Recorded data
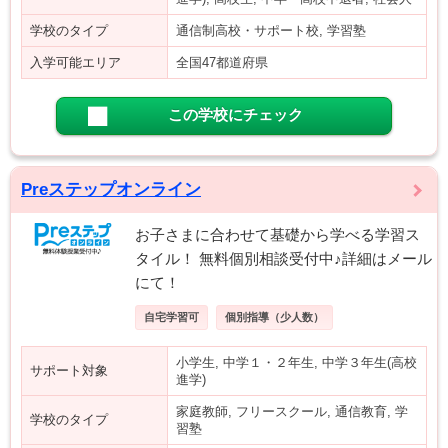
学校のタイプ
通信制高校・サポート校, 学習塾
入学可能エリア
全国47都道府県
この学校にチェック
Preステップオンライン
お子さまに合わせて基礎から学べる学習ス
タイル！ 無料個別相談受付中♪詳細はメール
にて！
自宅学習可
個別指導（少人数）
小学生, 中学１・２年生, 中学３年生(高校
サポート対象
進学)
家庭教師, フリースクール, 通信教育, 学
学校のタイプ
習塾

PROBLEM REQUIREMENTS
Your copy of the data above should match it exactly, apart from the images.

SOLVED PROBLEM
学校のタイプ
通信制高校・サポート校, 学習塾
入学可能エリア
全国47都道府県
この学校にチェック
Preステップオンライン
お子さまに合わせて基礎から学べる学習ス
タイル！ 無料個別相談受付中♪詳細はメール
にて！
自宅学習可
個別指導（少人数）
小学生, 中学１・２年生, 中学３年生(高校
サポート対象
進学)
家庭教師, フリースクール, 通信教育, 学
学校のタイプ
習塾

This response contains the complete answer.